◆ INSTRUCTIONS FOR THE TASK
Every line below that has the string "pixels" needs to be copied.

◆ RECORDED INFORMATION
● ● ● ● ● ● ●

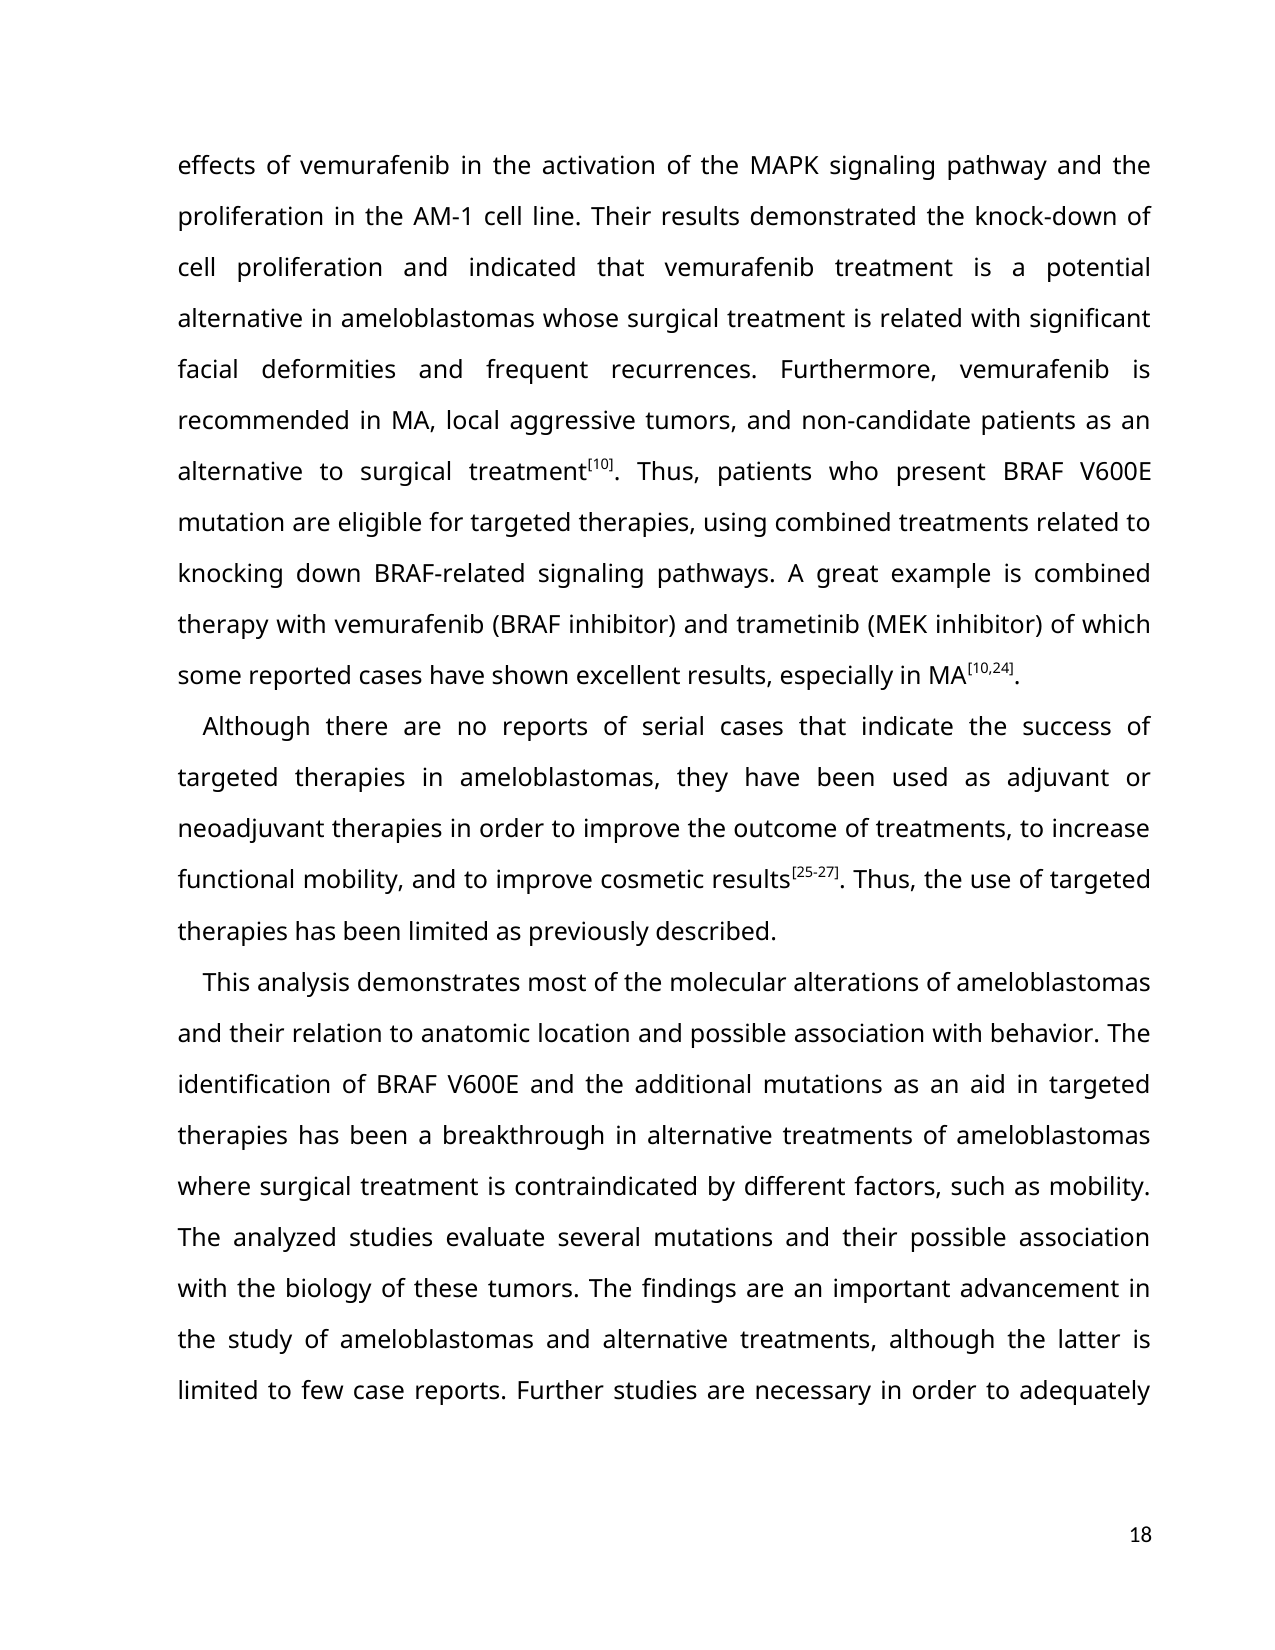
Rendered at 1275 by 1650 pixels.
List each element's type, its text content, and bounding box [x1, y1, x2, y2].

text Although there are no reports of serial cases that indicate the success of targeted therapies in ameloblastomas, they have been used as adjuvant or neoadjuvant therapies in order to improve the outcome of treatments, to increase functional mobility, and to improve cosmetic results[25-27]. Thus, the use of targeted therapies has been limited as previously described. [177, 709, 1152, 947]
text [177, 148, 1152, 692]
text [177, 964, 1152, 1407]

● ● ● ● ● ● ●

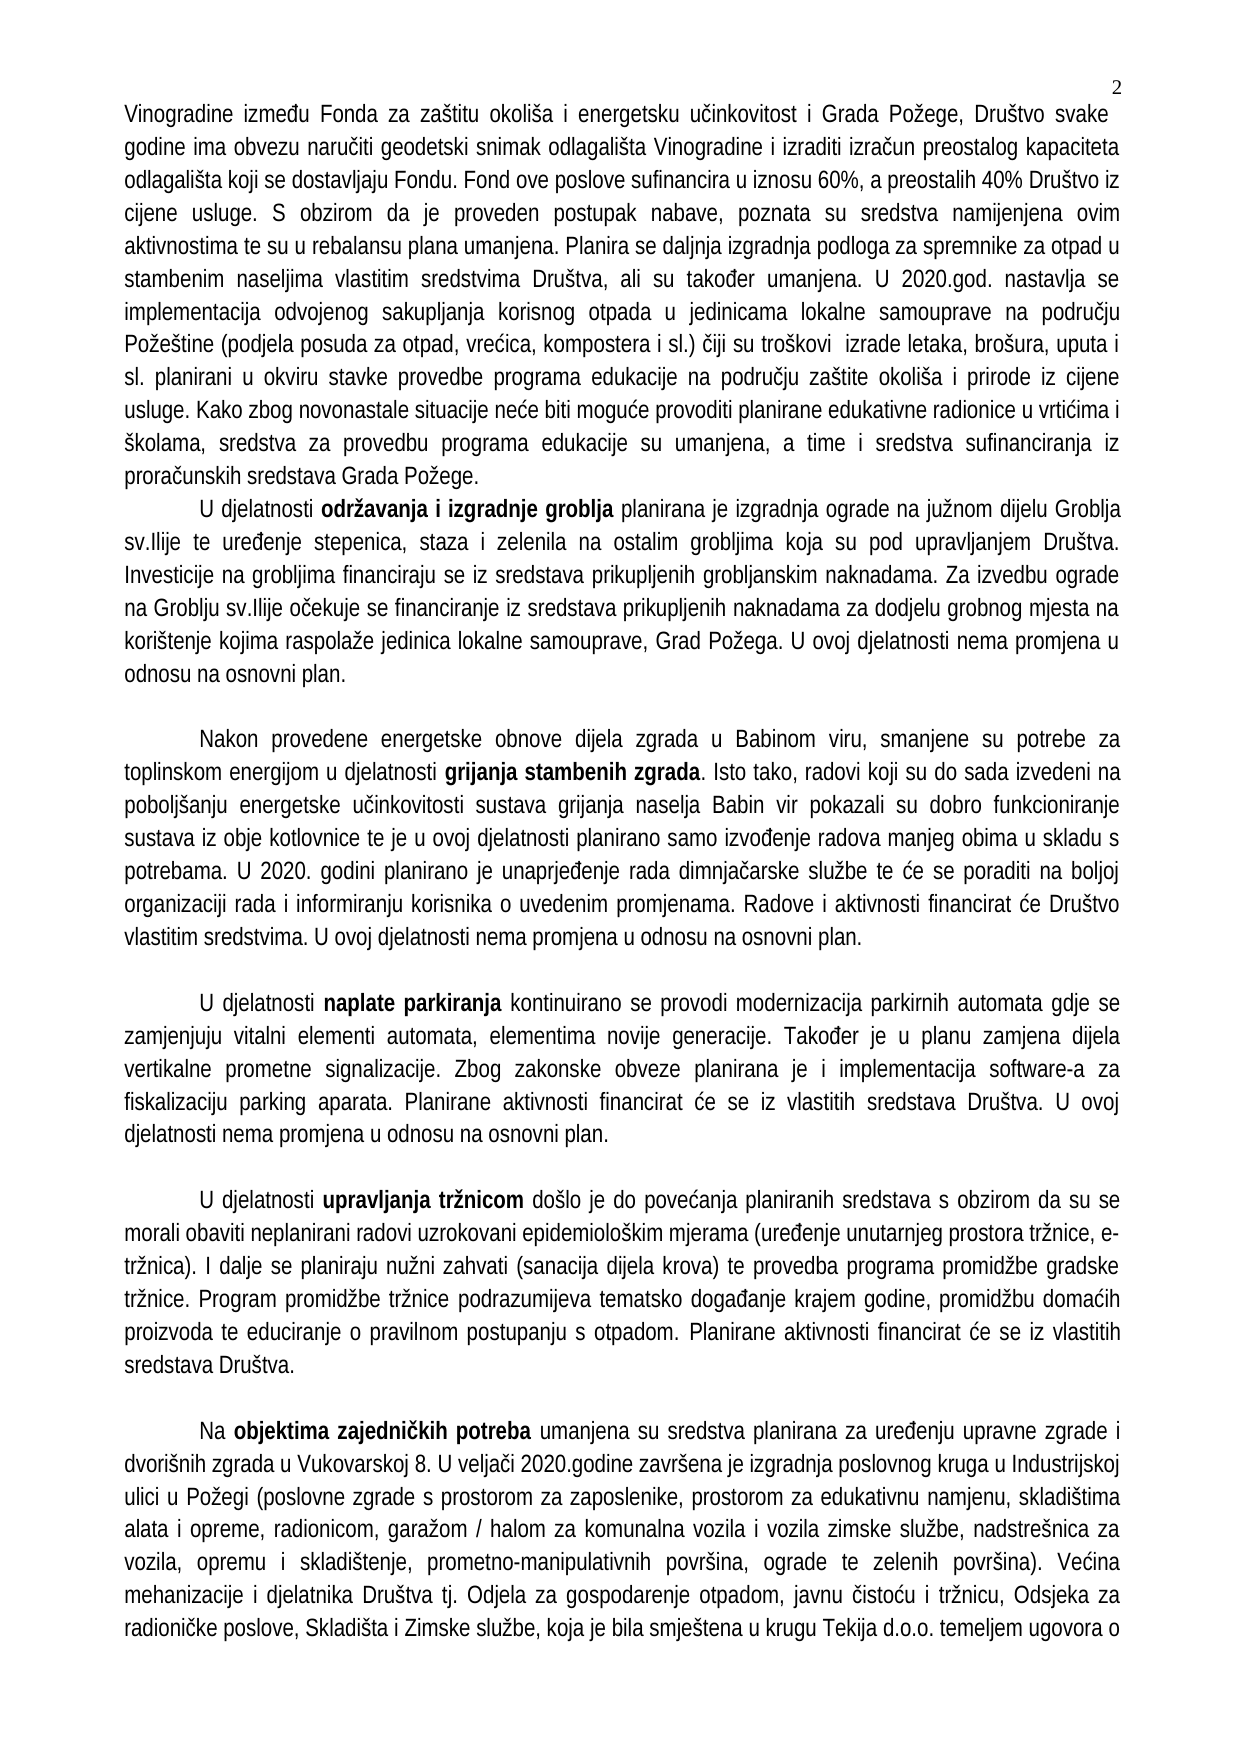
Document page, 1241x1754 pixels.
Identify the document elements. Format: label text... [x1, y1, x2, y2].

● ● ● ● ● ● ●

◆ FINISHED EXERCISE
Rendered at 1275 by 1650 pixels.
Document page, 1241x1754 pixels.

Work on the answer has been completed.